LSST-related notes from Python in Astronomy 2016

LSST-related notes from Python in Astronomy 2016

LSST attendees: @mjuric, @timj. @rowen, @yoachim, @parejkoj.

The Python in Astronomy 2016 meeting brings together Python enthusiasts from the community for an annual week-long meeting. This year it was held in Seattle at the University of Washington so that people from the LSST were able to contribute. Presentations from the meeting have been archived on Zenodo and can be cited (and will be indexed on ADS). The talks were all recorded:

The meeting was a mix of formal presentations, tutorial sessions, lightning talks, coding sprints and ad hoc “unconference” sessions where attendees would form into small groups to discuss specific topics.

There were some presentations from LSST members:

The intent of the organizers is for there to be a PDF published summarizing the meeting in an “unproceedings”.

Supplied information
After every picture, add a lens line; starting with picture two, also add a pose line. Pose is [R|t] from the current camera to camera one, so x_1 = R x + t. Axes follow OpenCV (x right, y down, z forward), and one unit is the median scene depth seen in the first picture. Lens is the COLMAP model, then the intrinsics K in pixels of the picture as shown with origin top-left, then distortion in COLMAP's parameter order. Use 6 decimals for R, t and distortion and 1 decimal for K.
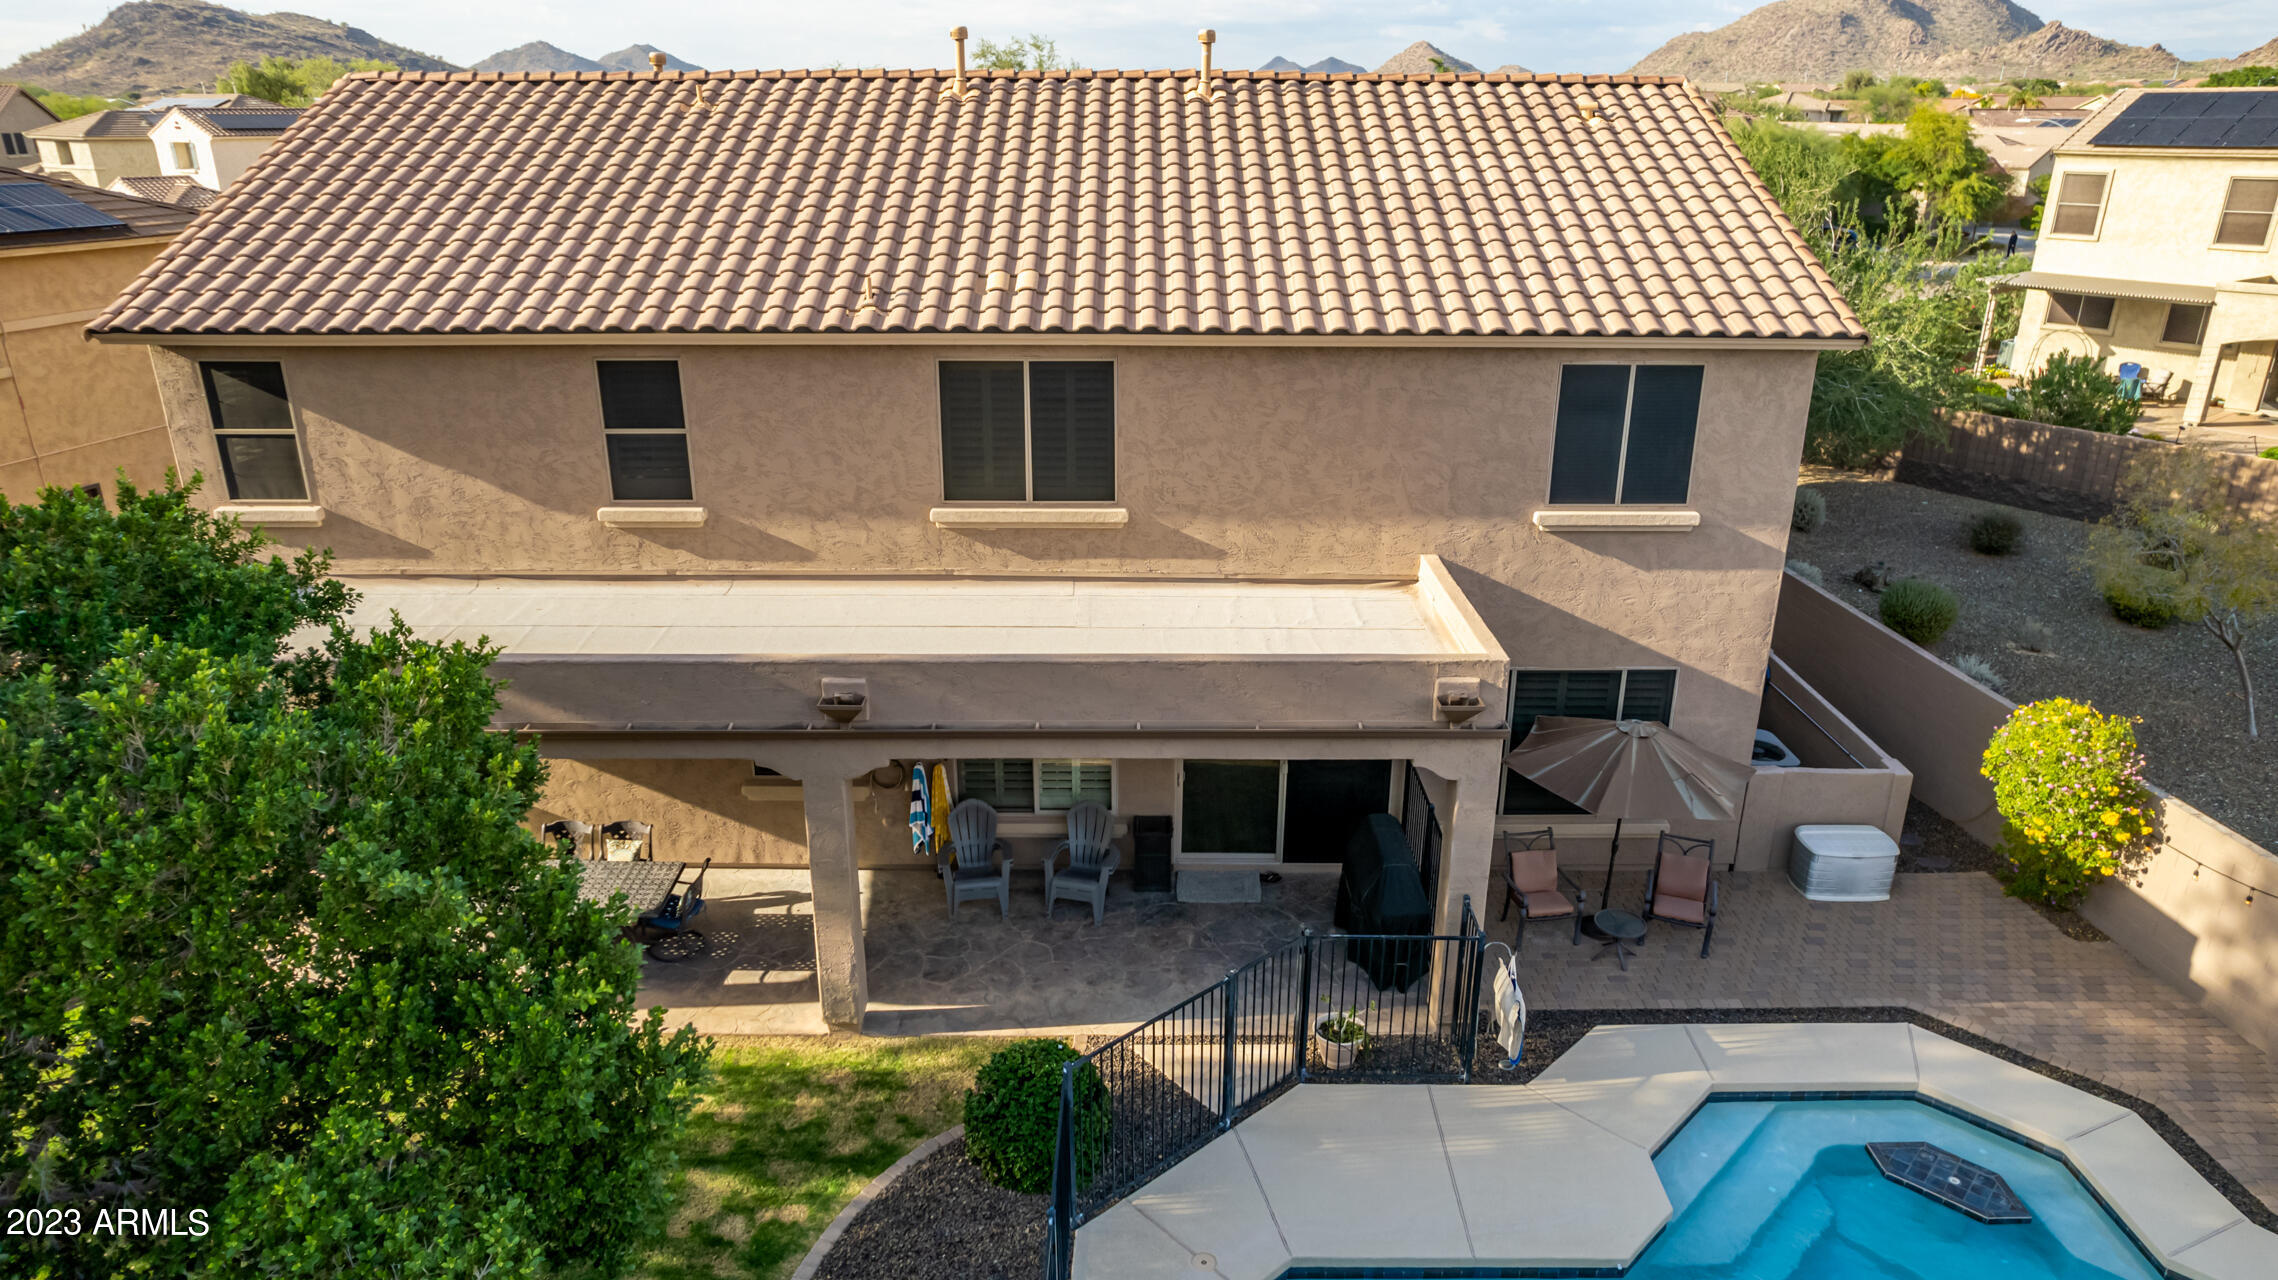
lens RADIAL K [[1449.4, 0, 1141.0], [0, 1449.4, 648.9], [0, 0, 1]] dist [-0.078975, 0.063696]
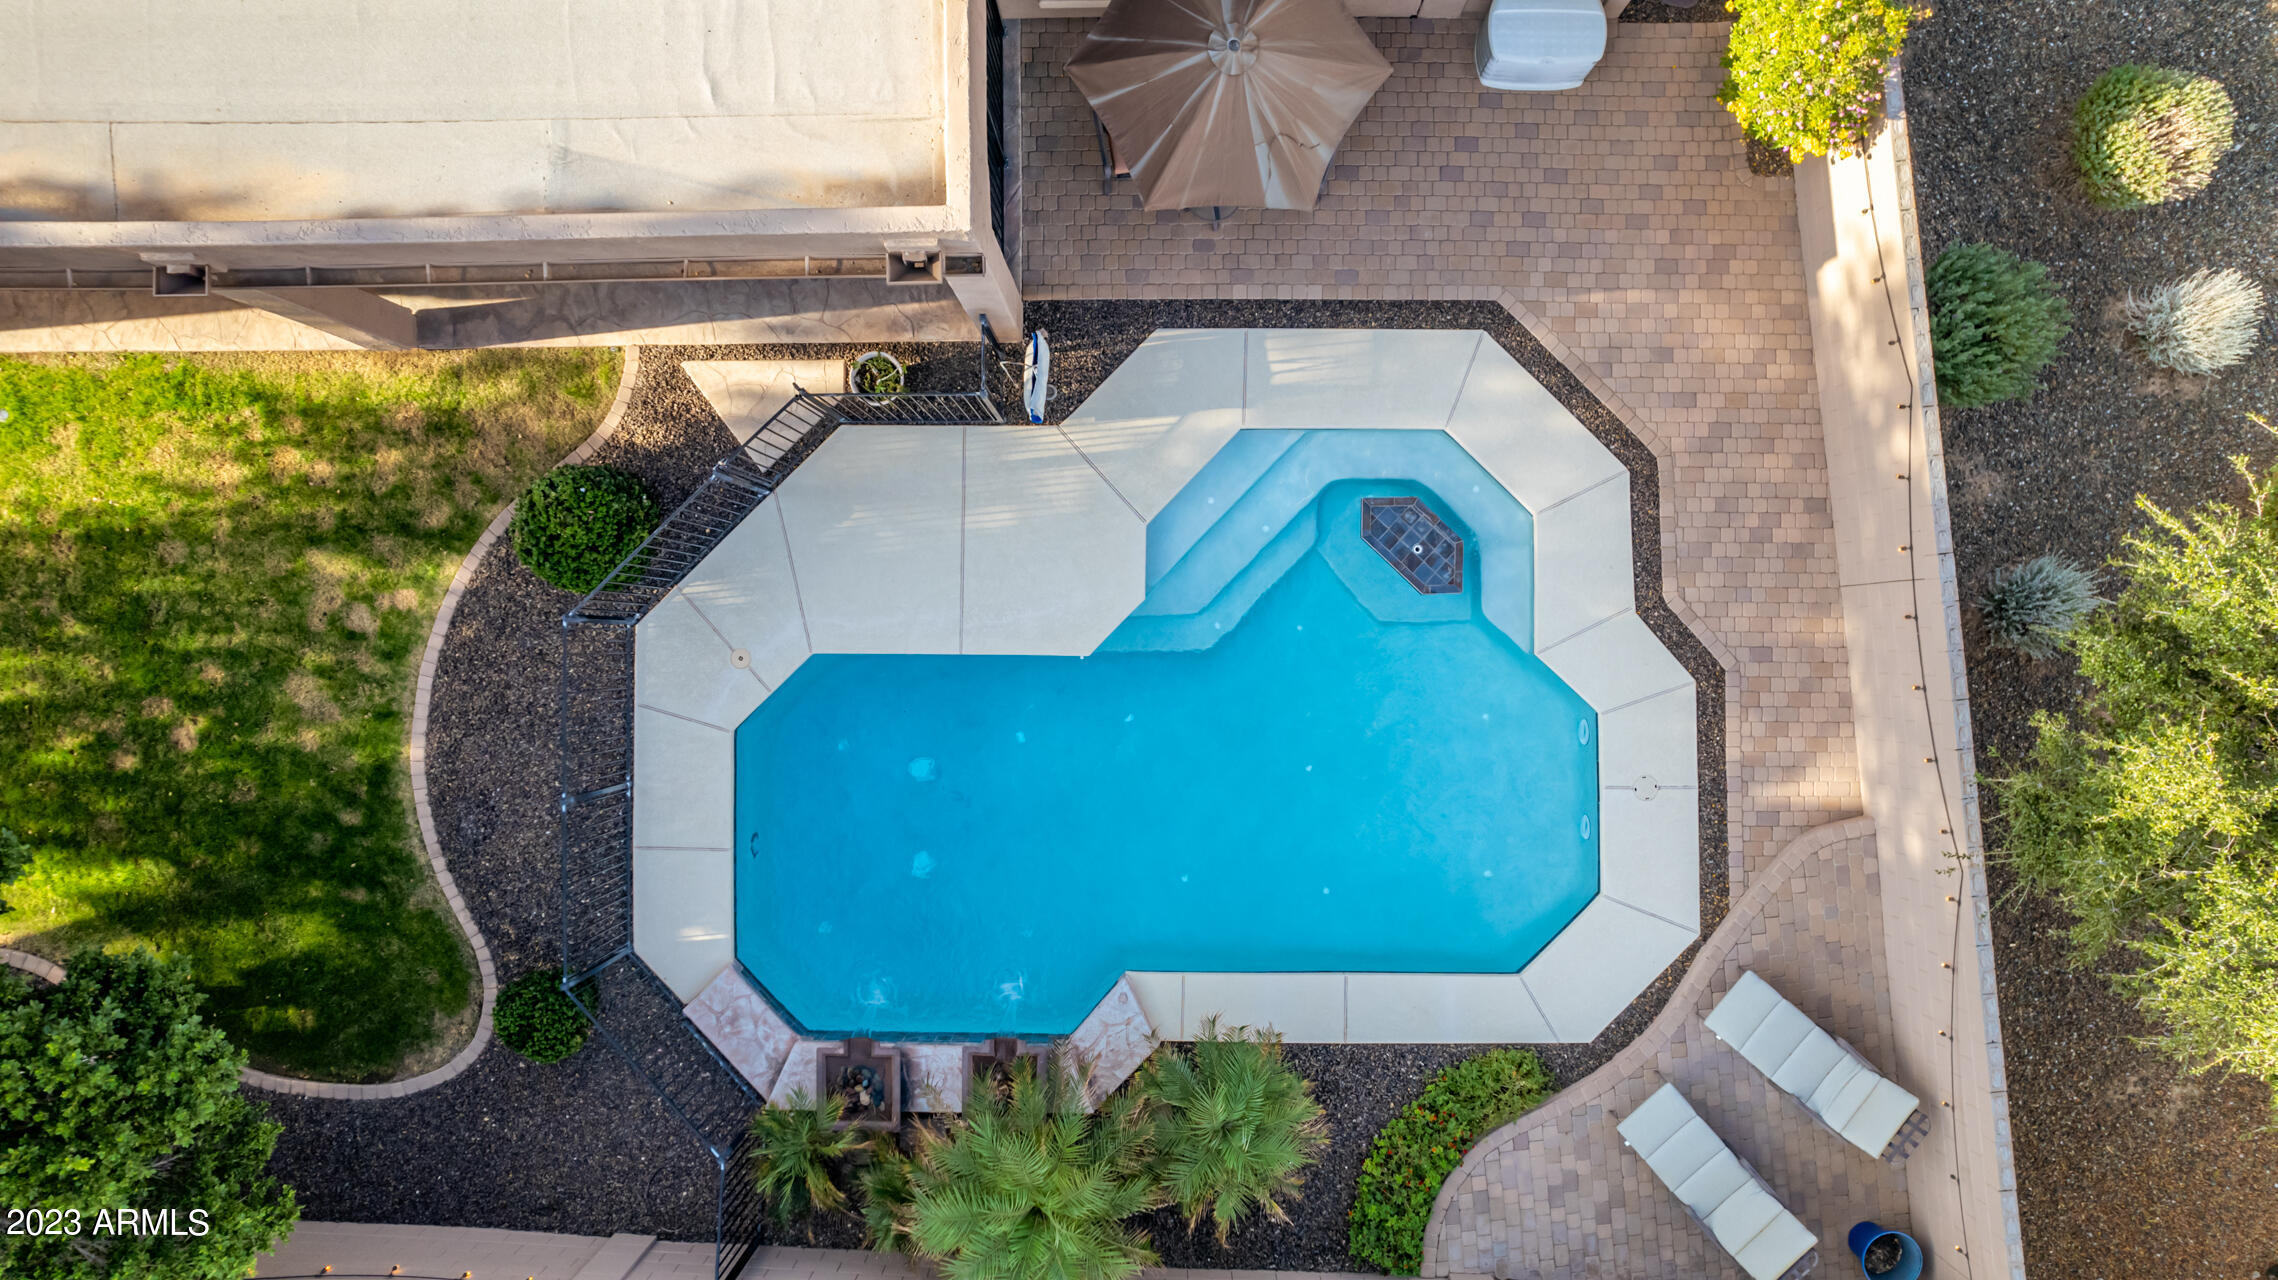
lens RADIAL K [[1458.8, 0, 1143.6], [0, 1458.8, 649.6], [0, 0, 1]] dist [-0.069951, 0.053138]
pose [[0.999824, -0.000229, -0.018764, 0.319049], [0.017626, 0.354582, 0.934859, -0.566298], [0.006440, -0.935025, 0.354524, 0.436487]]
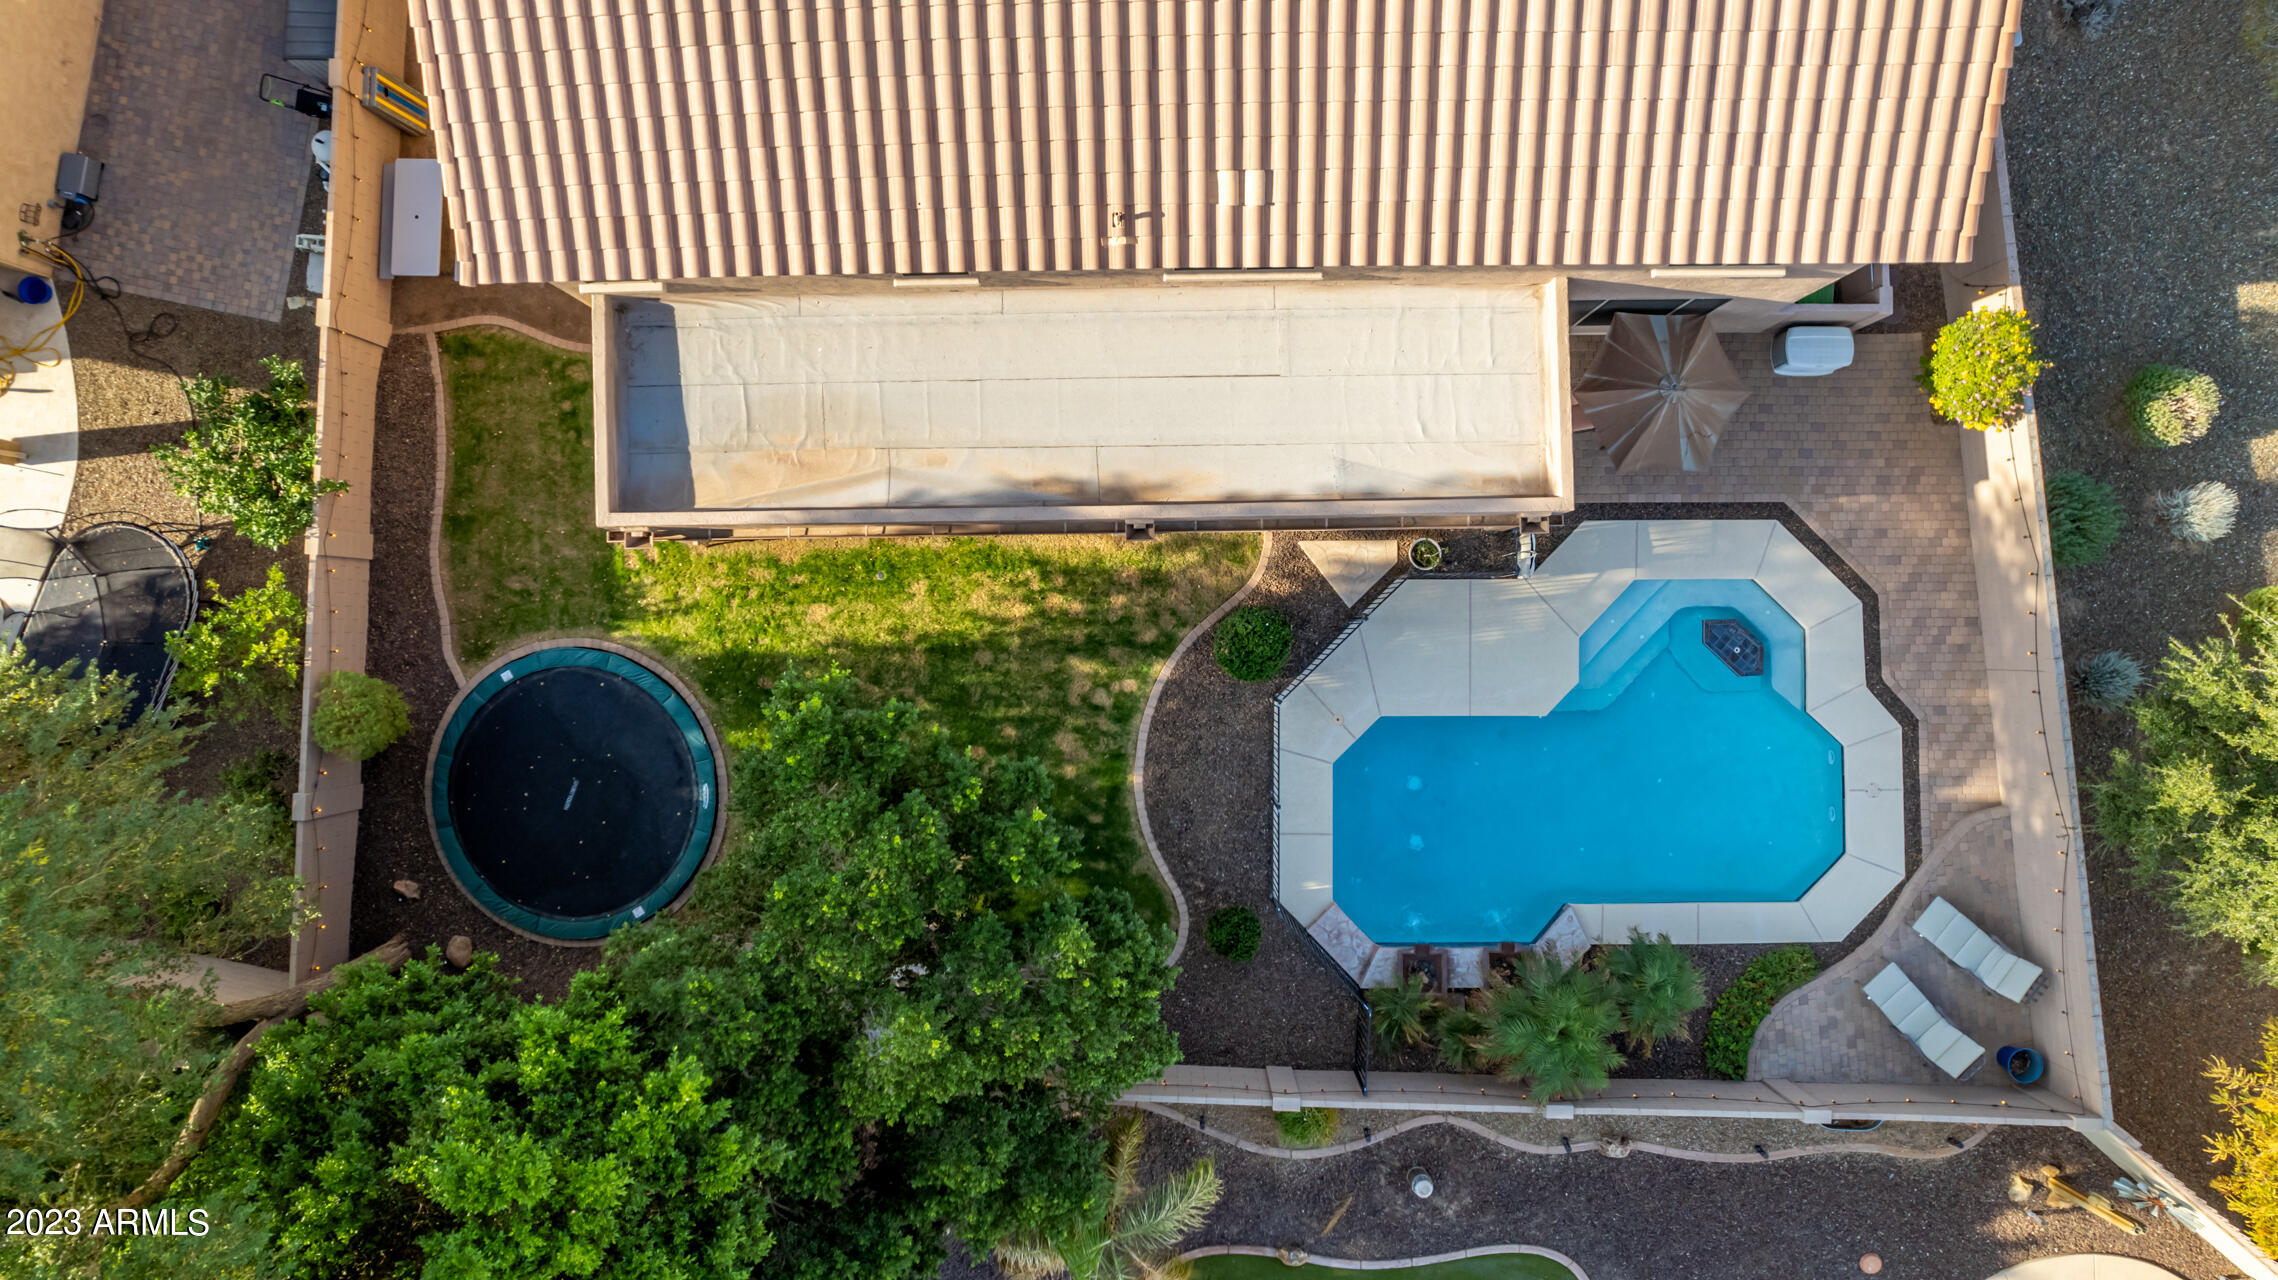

Using the information
(1) In the notes on Python in Astronomy 2016, where was the meeting held that year?
(2) Resume the notes on Python in Astronomy 2016, picking up after their final sentence.

Results of the exercise
(1) It was held in Seattle at the University of Washington.

(2)
Programming Tips

  • Conda environments were mentioned many times as a way to sandbox different Python versions and distributions.
  • There was a focus on helping people port their code to Python 3 and a number of sessions explaining why Python 3 is the future and explaining how to use tools such as six and future to retain compatibility with Python 2.
  • Lots of talk of editors (Atom vs Sublime Text) and plugins, tmux and zsh.
  • There was a presentation on extending Python with compiled code.
  • A handy introduction to Python multiprocessing and optimization:
  • A group discussed project management and work tracking systems, e.g. for tracking student work. No one from LSST was there to represent JIRA, but it was discussed in the summary as an option for very large groups.

Other Projects

  • CTA are trying to decide on where to put their Python/C++ boundary. Historically the community has been dominated by ROOT and C++.
  • SunPy is making (slow) progress trying to move the Solar community away from IDL.
  • AstroPy continues to gain momentum with new releases and affiliate packages. Significant changes or additions to AstroPy Core are done via “Astropy Proposals for Enhancement” (APE), which serve the same role as the LSST RFC process.
  • The AstroPlan package looks like it has a really nice API.
  • ccdproc version 1.0 (CCD processing) came out recently and adds some extensions to the Astropy NDData model.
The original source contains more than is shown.